3. Data-specific Information: 
	FILES: Identification, screening, and selection of papers excel files (see introduction bullet a)
	The five tabs in each file correspond to following five steps in the process: 1) finding papers in databases, 2) removing duplicates, 3) inspect title, 4) inspect abstract, and 5) determine accessibility and scan full text.
	
	FILE: Code-Document-Analysis-Viewpoints, Drivers, and Challenges.xlsx
	All information about the coding and quantification of the data can be found in the "info" Tab.

	FILE: Concentrate_FINAL_With Random.xlsx
	Tab: "Total386papers": The resulting publications of the six individual searches were put together (386 titles)
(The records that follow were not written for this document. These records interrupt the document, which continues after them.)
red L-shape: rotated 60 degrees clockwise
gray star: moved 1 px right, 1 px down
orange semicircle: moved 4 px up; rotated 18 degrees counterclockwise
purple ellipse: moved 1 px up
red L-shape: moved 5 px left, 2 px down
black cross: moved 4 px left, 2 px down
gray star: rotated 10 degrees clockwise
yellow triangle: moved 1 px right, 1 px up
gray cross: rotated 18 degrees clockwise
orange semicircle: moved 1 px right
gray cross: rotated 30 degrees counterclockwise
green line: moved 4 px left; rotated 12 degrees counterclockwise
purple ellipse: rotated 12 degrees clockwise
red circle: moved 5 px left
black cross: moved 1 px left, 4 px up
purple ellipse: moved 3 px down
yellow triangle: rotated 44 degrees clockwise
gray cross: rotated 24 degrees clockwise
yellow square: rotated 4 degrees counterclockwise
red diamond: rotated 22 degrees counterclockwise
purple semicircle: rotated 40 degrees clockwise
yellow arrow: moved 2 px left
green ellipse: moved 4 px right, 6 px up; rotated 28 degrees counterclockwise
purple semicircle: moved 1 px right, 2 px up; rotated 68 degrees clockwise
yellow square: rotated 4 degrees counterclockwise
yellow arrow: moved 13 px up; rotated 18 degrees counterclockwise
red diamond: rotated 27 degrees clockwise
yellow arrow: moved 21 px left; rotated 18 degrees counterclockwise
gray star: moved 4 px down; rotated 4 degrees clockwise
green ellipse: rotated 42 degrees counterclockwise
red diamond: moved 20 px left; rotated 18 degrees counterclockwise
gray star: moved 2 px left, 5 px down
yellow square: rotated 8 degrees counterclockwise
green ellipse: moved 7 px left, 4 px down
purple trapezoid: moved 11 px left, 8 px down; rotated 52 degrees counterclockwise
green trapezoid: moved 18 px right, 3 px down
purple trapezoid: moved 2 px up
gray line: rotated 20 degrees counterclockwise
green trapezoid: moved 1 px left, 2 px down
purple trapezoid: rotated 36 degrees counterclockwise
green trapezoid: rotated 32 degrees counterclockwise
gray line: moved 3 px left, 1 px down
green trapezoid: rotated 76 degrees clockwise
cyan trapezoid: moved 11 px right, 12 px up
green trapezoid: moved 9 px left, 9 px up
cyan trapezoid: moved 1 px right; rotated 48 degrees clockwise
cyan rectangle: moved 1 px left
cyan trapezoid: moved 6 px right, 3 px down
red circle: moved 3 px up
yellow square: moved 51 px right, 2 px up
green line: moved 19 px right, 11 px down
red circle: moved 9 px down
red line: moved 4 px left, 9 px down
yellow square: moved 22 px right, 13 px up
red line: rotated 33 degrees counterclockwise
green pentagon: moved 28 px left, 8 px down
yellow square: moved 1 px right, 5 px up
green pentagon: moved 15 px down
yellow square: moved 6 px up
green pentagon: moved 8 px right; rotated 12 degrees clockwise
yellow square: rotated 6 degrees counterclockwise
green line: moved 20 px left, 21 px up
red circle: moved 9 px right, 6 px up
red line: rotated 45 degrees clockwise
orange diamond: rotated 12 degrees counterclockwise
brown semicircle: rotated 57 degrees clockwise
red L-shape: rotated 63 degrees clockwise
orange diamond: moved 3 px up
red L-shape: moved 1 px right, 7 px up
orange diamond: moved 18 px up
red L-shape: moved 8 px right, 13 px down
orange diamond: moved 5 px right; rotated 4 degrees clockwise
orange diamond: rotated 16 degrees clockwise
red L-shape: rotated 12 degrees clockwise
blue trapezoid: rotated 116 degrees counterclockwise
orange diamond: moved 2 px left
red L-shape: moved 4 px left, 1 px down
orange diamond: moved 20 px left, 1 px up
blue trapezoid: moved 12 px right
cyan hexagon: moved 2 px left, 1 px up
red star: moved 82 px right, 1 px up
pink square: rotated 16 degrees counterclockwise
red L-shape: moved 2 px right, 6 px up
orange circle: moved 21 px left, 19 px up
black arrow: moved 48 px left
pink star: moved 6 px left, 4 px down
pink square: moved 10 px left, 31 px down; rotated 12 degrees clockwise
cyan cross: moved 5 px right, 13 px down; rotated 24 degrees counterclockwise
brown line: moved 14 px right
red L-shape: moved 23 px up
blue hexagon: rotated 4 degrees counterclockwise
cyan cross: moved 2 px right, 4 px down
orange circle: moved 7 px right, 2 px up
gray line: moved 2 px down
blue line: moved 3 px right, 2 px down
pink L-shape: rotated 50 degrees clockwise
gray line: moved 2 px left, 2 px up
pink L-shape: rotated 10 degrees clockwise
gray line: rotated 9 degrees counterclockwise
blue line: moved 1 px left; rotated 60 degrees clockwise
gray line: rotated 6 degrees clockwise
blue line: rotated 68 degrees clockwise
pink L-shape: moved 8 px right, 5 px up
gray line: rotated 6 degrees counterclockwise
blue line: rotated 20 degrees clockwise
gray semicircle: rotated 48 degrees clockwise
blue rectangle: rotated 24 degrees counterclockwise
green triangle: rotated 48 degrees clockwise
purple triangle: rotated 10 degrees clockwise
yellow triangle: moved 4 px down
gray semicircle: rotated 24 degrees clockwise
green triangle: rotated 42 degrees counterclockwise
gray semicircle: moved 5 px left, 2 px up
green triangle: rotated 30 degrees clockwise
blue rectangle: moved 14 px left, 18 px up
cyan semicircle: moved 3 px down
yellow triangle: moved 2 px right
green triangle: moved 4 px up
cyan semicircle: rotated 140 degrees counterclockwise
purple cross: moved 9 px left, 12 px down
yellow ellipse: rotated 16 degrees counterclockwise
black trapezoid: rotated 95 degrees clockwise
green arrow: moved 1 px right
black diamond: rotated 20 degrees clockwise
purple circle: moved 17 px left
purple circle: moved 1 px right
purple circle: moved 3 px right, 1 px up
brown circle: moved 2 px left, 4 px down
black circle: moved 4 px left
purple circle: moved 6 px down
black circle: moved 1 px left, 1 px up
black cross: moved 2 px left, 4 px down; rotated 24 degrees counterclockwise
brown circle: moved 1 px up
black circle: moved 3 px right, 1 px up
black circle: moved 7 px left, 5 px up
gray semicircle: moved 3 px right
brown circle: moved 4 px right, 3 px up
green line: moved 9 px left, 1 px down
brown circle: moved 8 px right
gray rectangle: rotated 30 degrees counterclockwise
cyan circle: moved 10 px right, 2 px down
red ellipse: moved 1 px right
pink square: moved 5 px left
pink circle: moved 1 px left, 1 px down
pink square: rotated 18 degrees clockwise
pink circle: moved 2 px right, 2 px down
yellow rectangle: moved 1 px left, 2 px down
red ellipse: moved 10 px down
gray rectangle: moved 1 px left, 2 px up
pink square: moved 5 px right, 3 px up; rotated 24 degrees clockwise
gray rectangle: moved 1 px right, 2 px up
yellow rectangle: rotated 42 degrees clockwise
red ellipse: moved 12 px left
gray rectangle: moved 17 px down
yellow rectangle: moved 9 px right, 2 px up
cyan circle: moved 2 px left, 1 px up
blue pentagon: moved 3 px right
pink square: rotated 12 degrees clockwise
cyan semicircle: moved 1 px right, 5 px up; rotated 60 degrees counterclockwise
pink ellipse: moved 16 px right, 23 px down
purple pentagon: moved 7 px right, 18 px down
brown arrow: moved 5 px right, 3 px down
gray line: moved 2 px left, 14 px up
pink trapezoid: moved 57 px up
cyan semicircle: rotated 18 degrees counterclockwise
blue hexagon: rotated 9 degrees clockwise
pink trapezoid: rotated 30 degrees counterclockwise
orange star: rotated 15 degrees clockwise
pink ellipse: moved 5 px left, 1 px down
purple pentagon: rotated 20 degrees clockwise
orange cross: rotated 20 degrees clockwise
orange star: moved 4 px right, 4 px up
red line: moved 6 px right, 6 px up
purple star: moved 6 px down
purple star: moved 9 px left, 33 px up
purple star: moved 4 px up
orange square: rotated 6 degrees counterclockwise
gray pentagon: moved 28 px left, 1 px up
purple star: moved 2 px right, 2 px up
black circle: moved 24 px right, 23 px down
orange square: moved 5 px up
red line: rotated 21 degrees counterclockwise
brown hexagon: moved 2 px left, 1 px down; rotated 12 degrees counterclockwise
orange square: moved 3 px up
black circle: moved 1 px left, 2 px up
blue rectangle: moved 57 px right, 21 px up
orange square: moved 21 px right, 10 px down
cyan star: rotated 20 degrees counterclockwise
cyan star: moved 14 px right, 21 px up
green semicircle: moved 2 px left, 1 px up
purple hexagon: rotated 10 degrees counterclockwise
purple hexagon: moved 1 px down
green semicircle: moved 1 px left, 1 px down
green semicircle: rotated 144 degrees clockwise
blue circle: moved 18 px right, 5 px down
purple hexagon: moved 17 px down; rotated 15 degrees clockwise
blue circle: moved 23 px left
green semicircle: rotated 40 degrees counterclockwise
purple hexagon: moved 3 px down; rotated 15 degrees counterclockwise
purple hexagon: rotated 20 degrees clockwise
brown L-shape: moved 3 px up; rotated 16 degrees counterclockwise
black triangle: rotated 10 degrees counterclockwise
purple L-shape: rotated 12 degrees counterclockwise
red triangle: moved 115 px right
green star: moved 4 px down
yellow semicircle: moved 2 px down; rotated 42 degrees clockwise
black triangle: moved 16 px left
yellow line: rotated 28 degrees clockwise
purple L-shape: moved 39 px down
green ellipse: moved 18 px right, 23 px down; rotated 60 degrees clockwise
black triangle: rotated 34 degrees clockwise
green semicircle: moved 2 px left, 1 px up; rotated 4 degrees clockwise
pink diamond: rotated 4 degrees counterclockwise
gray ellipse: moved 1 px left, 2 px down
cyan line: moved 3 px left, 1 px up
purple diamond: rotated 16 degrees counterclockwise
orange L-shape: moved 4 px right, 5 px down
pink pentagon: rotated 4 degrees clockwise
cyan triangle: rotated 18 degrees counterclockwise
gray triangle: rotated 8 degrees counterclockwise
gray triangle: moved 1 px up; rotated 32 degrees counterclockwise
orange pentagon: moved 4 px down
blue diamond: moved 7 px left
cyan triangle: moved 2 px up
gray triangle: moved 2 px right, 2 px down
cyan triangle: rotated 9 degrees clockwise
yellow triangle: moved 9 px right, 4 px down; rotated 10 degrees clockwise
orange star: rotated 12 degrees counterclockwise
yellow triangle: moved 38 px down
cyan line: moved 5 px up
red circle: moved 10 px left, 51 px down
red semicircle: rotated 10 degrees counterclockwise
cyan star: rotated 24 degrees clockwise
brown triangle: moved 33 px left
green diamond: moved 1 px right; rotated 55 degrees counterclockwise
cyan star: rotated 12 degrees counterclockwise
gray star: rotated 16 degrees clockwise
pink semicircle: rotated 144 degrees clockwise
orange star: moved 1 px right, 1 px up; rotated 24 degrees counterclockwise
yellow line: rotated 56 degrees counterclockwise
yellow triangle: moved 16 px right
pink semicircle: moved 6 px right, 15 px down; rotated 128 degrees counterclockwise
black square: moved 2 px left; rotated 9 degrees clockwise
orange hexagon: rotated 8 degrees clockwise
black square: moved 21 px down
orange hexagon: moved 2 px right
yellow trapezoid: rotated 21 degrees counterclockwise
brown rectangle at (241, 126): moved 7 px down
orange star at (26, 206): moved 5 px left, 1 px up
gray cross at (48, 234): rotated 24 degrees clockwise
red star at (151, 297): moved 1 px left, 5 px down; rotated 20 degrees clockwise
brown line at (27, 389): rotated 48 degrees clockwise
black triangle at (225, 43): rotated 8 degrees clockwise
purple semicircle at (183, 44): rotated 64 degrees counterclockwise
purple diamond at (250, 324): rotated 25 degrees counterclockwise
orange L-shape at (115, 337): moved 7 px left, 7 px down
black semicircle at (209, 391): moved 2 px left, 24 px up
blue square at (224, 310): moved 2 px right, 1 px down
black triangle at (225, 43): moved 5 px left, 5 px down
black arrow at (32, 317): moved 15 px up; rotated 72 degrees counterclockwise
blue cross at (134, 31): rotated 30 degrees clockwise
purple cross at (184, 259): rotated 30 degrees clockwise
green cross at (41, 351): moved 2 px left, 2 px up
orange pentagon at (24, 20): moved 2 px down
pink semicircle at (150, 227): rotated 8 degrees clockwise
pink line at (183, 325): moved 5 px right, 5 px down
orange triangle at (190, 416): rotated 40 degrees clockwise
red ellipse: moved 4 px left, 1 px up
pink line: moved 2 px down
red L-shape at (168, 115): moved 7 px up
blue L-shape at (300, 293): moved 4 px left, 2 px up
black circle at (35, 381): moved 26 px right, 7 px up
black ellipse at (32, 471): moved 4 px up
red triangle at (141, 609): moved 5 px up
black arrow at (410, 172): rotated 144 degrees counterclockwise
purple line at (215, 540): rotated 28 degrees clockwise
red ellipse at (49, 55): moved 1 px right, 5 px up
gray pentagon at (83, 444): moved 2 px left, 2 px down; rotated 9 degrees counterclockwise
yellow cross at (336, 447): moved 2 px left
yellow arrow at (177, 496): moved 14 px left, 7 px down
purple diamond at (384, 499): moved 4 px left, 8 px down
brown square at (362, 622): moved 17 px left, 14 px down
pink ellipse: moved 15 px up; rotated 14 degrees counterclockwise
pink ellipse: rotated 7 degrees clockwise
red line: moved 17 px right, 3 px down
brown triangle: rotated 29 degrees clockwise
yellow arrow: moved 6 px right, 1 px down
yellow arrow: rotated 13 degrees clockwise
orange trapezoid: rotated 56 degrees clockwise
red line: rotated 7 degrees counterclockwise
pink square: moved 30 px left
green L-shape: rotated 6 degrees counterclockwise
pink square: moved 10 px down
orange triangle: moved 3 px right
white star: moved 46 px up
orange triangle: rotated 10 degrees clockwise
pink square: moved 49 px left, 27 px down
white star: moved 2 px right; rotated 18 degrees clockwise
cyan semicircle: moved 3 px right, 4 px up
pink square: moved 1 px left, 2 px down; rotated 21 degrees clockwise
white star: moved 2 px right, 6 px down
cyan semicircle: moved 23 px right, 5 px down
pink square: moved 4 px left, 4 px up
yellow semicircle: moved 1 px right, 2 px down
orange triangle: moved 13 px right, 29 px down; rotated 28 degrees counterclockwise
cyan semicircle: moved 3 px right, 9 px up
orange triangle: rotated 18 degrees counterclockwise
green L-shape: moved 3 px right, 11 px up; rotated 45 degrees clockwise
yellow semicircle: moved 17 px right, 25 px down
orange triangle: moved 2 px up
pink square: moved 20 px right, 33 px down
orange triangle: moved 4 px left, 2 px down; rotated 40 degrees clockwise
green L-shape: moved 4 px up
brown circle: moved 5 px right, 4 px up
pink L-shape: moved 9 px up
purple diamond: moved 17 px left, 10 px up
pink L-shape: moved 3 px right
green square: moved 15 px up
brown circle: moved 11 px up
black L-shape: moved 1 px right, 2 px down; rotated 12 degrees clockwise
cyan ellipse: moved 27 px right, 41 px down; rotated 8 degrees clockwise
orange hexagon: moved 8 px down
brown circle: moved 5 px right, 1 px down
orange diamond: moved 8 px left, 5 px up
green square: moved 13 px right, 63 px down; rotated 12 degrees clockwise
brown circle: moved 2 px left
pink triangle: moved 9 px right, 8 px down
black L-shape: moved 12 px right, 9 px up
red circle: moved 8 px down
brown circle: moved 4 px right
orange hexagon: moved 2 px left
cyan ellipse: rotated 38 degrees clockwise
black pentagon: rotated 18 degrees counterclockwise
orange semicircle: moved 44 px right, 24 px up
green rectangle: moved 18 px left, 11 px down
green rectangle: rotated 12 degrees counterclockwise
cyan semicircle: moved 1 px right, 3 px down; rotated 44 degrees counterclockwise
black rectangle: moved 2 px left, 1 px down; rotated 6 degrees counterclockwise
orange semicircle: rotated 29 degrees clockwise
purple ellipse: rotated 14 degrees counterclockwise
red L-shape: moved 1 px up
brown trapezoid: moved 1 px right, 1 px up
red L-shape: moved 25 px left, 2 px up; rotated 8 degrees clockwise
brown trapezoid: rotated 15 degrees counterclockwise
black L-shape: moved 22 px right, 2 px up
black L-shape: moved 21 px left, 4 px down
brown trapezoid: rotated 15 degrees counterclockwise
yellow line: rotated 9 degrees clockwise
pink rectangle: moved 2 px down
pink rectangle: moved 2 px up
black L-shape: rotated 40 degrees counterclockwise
	Tab: "NoDUPTotal373papers": Results after removing duplicates (373 unique titles) (
	Tab: "NoDUPRandomTot135papers": Randomly selected per category applying resulting in a final selection of 135 papers.
	The other tabs have graphs of the 135 publications showing them per year, per type, per country, and per source.
	
	FILES: Tables and Figures_Final_Count Viewpoint,Drivers,Challenges.xlsx, ECBS_3.docx, Reference Model 2021-Final.pdf, and ComplexityDrivers_RelationshipMap.pdf are detailed in the introduction.
	
	FILE: SMS FINAL Engineering Complexity Beyond The Surface.qdpx
	The “.qdpx” file that is created for the exchange, is basically a .zip file.
	This file contains a folder “sources” with the plain documents and one file called “project.qde” which is an XML.
	The XML file contains an element <codebook> which lists all the <codes> used for annotation. 
	The element <sources> contains a list of the documents (the element <TextSource>) and the <codings> within each document.
	The codings are defined by start and end position in the linked document.
	Furthermore, elements <note> for memos and <sets> for document groups and variables are available.
	
4. Sharing and Access information.
	Public Domain Dedication (CC0)
	CC0 (Creative Commons Zero) enables scientists and other creators and owners of copyright- or database-protected content to waive those interests in their works. This means that they place their work as completely as possible in the public domain, so that others may freely build upon, enhance and reuse the works for any purposes without restriction under copyright or database law. 4TU.ResearchData has adopted CC0 as the default means for researchers to share their datasets. In many cases, it can be difficult to ascertain whether a dataset is subject to copyright law, as many types of data aren’t copyrightable in many jurisdictions. Putting a dataset in the public domain under CC0 is a way to remove any legal doubt about whether researchers can use the data in their projects. This leads to the enrichment of open datasets and further dissemination of knowledge.
	Attribution: Although CC0 doesn’t legally require users of the data to cite the source, it's best practice and good science to give proper credit to the original creator(s). Be aware that not citing the research data you’re using, could be considered plagiarism, which would compromise your reputation and the credibility of your work.